**Exercise brief**
This exercise calls for retyping every line below exactly, with the images omitted.

**Records to use**

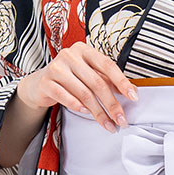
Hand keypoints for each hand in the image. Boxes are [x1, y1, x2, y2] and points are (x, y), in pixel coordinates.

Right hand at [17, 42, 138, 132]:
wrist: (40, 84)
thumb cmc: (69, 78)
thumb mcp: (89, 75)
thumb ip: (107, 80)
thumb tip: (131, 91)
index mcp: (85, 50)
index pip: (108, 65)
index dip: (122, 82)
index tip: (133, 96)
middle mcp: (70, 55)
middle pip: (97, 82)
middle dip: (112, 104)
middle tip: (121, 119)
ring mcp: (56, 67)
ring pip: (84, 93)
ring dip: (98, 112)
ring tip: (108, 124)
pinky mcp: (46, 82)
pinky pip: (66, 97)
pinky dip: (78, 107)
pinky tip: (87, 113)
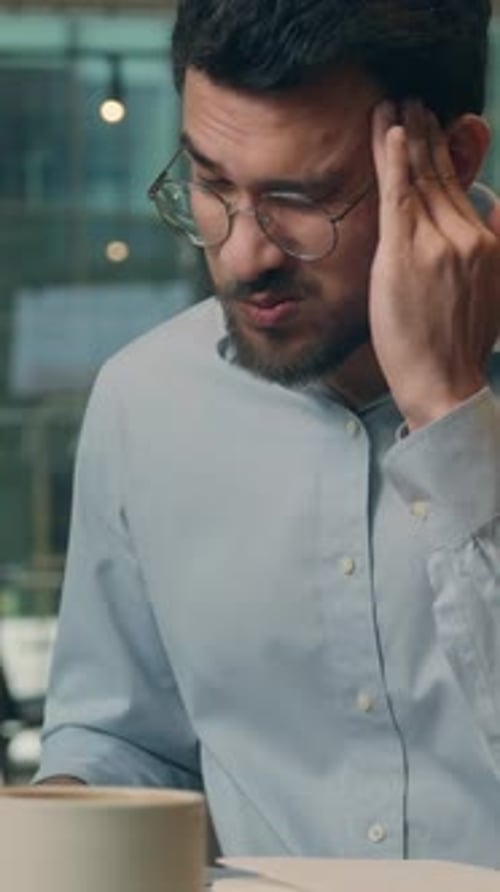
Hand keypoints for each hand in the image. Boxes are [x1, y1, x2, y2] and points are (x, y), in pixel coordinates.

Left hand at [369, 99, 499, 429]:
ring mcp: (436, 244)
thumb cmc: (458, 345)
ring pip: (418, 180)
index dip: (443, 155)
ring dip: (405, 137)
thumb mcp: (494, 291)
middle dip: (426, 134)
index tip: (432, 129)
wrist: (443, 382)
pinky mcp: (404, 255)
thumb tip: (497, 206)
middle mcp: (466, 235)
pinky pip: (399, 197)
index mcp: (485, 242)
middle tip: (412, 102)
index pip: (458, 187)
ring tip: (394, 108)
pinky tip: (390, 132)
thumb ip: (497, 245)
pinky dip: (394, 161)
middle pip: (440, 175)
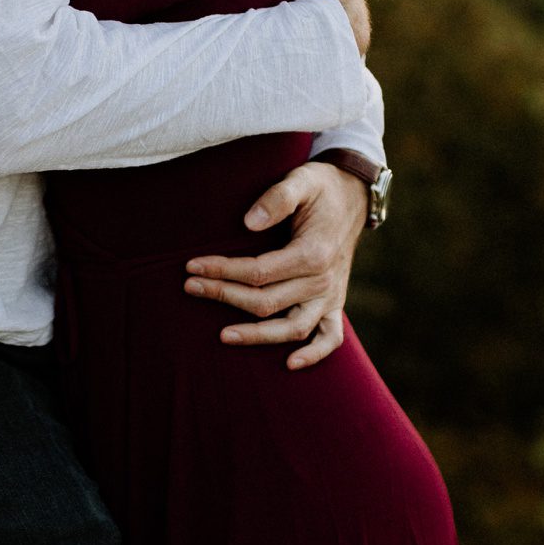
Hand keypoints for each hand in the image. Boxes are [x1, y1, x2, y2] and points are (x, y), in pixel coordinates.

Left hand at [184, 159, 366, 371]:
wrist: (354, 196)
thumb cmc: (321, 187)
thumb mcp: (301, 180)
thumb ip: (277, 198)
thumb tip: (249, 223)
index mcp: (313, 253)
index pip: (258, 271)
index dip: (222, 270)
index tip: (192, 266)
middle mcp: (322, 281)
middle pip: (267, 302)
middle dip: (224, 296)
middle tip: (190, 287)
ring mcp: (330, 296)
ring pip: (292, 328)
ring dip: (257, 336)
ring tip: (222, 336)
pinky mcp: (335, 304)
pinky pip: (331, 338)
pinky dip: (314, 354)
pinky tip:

**Answer for this exercise**
Hand keypoints for each hand in the image. Boxes are [x1, y1, x2, y2] and points are (x, y), in pixel coordinates.

Right hand at [17, 42, 138, 132]:
wrist: (40, 84)
thumb cmc: (69, 78)
thumb mcp: (89, 75)
thumb ip: (107, 80)
thumb tip: (131, 91)
index mcp: (85, 50)
index pip: (108, 65)
index dip: (122, 82)
index tip: (133, 96)
middle mcp: (70, 55)
middle pip: (97, 82)
middle dip: (112, 104)
middle tip: (121, 119)
ring mcp: (56, 67)
ring pip: (84, 93)
ring dip: (98, 112)
ring tip: (108, 124)
pinky mcp: (46, 82)
pinky pip: (66, 97)
pinky dip: (78, 107)
pinky tip: (87, 113)
Hand keypoints for each hand in the image. Boxes are [x1, y1, x2, y2] and points are (x, y), in pixel coordinates.

Left hand at [369, 99, 499, 429]:
ring mcp: (436, 244)
thumb cmc: (458, 345)
ring pip: (418, 180)
index dip: (443, 155)
ring dip: (405, 137)
thumb mcp: (494, 291)
middle dip: (426, 134)
index tip: (432, 129)
wrist: (443, 382)
pinky mcp: (404, 255)
thumb tip: (497, 206)
middle mcp: (466, 235)
pinky pip: (399, 197)
index mcp: (485, 242)
middle tip: (412, 102)
index pip: (458, 187)
ring tip: (394, 108)
pinky tip: (390, 132)
thumb ip: (497, 245)
pinky dip: (394, 161)
middle pip: (440, 175)
Hand keypoints for each hand in the image. Boxes are [x1, y1, x2, y2] and points are (x, y), in pixel coordinates.

Left hand at [184, 159, 366, 371]:
wrist: (354, 196)
thumb cmc: (321, 187)
thumb mcp: (301, 180)
thumb ip: (277, 198)
thumb tip: (249, 223)
index mcp: (313, 253)
index pip: (258, 271)
index dip: (222, 270)
index tip: (192, 266)
middle mcp: (322, 281)
middle pip: (267, 302)
middle dip: (224, 296)
middle tip: (190, 287)
ring mcp: (330, 296)
ring pip: (292, 328)
ring dip: (257, 336)
ring tip: (222, 336)
pinky mcp: (335, 304)
pinky pip: (331, 338)
pinky dip: (314, 354)
pinky tip:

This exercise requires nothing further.